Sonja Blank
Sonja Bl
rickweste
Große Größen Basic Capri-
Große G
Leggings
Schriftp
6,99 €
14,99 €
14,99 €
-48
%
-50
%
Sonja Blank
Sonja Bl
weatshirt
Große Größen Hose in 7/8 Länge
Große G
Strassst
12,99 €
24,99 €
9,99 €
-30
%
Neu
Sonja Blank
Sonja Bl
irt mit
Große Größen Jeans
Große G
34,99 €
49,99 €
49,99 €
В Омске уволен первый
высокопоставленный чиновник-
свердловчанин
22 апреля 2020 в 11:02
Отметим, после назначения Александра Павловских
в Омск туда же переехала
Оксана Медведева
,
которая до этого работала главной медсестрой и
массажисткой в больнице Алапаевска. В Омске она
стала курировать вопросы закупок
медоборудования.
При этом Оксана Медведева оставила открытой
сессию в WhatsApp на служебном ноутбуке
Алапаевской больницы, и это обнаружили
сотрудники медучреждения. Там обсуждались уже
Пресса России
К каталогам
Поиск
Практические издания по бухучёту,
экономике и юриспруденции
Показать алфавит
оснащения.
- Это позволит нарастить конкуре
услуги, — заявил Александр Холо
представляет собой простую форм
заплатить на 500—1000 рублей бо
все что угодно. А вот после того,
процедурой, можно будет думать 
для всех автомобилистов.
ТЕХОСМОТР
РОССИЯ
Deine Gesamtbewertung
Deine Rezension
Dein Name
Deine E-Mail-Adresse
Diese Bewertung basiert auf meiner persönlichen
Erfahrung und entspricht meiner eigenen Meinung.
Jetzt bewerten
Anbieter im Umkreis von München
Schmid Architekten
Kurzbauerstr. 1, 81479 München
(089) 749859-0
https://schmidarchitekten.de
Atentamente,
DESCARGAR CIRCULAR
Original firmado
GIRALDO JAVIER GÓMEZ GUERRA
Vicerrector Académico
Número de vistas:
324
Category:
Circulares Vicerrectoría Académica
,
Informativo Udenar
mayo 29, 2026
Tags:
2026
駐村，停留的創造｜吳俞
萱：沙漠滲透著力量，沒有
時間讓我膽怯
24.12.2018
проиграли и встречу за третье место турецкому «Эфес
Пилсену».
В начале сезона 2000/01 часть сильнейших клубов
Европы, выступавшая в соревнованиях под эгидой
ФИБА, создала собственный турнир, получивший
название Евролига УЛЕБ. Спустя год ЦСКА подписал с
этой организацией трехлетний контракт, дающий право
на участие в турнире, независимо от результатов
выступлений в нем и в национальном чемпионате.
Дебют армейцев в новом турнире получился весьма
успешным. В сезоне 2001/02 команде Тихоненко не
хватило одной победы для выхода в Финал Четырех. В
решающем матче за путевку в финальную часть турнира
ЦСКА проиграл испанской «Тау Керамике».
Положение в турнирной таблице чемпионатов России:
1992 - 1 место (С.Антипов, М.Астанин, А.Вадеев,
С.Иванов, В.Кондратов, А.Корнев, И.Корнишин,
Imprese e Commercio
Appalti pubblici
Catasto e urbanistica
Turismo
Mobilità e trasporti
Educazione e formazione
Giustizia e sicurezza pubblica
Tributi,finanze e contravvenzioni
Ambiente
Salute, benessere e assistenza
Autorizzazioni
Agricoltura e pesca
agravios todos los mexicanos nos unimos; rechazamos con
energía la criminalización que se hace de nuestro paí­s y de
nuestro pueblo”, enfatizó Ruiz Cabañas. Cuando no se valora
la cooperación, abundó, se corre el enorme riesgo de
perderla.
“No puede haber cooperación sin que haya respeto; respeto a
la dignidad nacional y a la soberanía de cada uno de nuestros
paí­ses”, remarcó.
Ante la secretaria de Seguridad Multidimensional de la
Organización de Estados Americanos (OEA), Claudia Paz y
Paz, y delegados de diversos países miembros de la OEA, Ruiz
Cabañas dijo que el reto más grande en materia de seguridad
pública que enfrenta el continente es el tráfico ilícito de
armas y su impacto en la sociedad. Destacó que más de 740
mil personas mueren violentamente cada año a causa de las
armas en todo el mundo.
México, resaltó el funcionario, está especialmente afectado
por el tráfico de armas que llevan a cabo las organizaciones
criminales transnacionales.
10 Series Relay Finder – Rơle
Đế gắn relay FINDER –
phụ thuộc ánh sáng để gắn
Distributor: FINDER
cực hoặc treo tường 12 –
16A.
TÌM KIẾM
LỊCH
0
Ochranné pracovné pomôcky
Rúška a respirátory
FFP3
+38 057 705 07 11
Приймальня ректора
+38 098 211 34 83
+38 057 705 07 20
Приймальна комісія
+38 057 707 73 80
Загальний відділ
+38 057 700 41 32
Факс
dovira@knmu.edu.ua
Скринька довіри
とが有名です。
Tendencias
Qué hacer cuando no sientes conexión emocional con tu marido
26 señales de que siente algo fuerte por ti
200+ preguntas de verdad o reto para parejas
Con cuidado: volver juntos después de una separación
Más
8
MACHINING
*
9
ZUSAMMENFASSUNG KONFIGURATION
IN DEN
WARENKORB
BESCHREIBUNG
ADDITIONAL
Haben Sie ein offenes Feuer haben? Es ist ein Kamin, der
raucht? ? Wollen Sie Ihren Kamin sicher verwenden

Task instructions »
Look above for the line containing "Diese Bewertung basiert". Output from there through the line containing "ЦСКА проиграл испанской", exactly and inclusively.

Finished task »
Diese Bewertung basiert auf meiner persönlichen
Erfahrung und entspricht meiner eigenen Meinung.
Jetzt bewerten
Anbieter im Umkreis von München
Schmid Architekten
Kurzbauerstr. 1, 81479 München
(089) 749859-0
https://schmidarchitekten.de
Atentamente,
DESCARGAR CIRCULAR
Original firmado
GIRALDO JAVIER GÓMEZ GUERRA
Vicerrector Académico
Número de vistas:
324
Category:
Circulares Vicerrectoría Académica
,
Informativo Udenar
mayo 29, 2026
Tags:
2026
駐村，停留的創造｜吳俞
萱：沙漠滲透著力量，沒有
時間讓我膽怯
24.12.2018
проиграли и встречу за третье место турецкому «Эфес
Пилсену».
В начале сезона 2000/01 часть сильнейших клубов
Европы, выступавшая в соревнованиях под эгидой
ФИБА, создала собственный турнир, получивший
название Евролига УЛЕБ. Спустя год ЦСКА подписал с
этой организацией трехлетний контракт, дающий право
на участие в турнире, независимо от результатов
выступлений в нем и в национальном чемпионате.
Дебют армейцев в новом турнире получился весьма
успешным. В сезоне 2001/02 команде Тихоненко не
хватило одной победы для выхода в Финал Четырех. В
решающем матче за путевку в финальную часть турнира
ЦСКА проиграл испанской «Тау Керамике».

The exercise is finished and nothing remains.